For too long, self-proclaimed reformers have had the ear of policymakers at every level. They’ve sold their “reform” snake oil in the form of voucher schemes, unaccountable charter outfits and manic testing regimes that put schools in peril rather than provide meaningful assessment.
Enter the resistance, led by parents and educators speaking up on behalf of kids.
“We might not have oceans and mountains here in Kansas, but we have a long history of great public schools and friendly neighbors and wonderful communities,” said mother of three Heather Ousley.
“There is so much riding on this fight for public education, and it’s clear that if parents and teachers work together, we will have more success than if the parents alone try to do something or if the teachers alone try to do something.”
After losing many moderate lawmakers in the 2012 elections, Kansas students, families and educators faced a slew of proposed legislation that would cut education funding in the short term, and endanger it further in the long-term through changes to the tax structure—all this despite the fact that a Kansas district court ruled in January that the state legislature had failed to fund an appropriate public education for Kansas students. Other anti-public education bills encouraged corporate donations to charter schools and threatened educator rights to advocate for student learning conditions through collective bargaining.
Kansas educators knew they had to join forces with parents to have maximum impact at the statehouse. That’s exactly what led fifth-grade teacher Barb Casey of Shawnee Mission to seek out parents who were also involved in the politics of public education. She met with the PTA and began attending meetings of a grassroots parent group called Game On for Kansas Schools. Talk turned to how the parents could help support Kansas NEA’s big lobby day, which inspired parent Heather Ousley to think big.

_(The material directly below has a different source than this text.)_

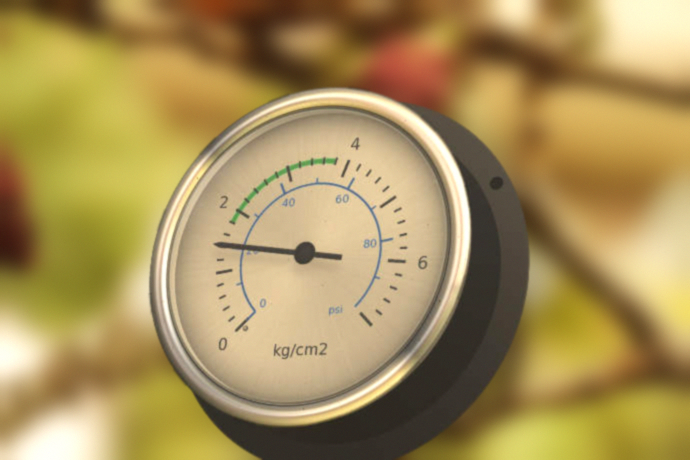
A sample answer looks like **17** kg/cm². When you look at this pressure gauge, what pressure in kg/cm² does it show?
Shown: **1.4** kg/cm²
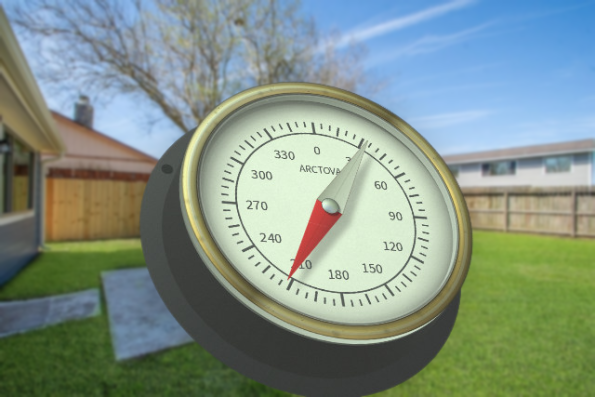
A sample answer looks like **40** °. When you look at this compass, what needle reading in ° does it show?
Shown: **212.5** °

“She called to tell me she had decided to walk the 60 miles from her home to the statehouse in Topeka,” said Casey, who then sprang into action finding teachers who would walk portions of the journey with her for companionship and safety. “We all walked with her from the KNEA building to the capital, where we had educators holding signs and a press conference that drew a lot of attention.”

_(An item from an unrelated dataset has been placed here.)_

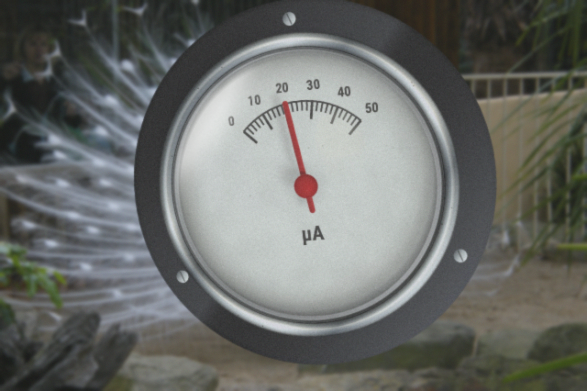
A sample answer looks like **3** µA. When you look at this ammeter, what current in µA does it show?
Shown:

“I just knew how important it was for parents to be visible, because sometimes lawmakers won’t listen when teachers are trying to make the case on their own,” said Ousley. “We were concerned that a lot of bad legislation might be pushed through over spring break while many people were out of town, and I figured walking 20 miles per day was doable considering the cause.”
With educator and parent voices ringing out in unison, several devastating bills were defeated, including the charter school bill; the one that sought to diminish collective bargaining rights; and another that would effectively remove the education association’s ability to communicate with members about pro-public education candidates.
This teacher-parent team says it was essential to articulate just how they could help each other.
“I think many educators are naturally reluctant to talk politics, but we just have to ask people to join the fight on behalf of students,” said Casey who says she’s already looking forward to changing the makeup of the legislature in 2014. “Reach out, and be accessible. Always pick up your phone!”
“We love our teachers and wish we could do more for them,” said Ousley. “Parents are open and receptive especially if you keep them informed about what’s going on in your district and in the statehouse.
“I know that some people don’t think politics is polite conversation, but if my children’s education is being screwed up, I’m no longer in the mood to worry about being polite.”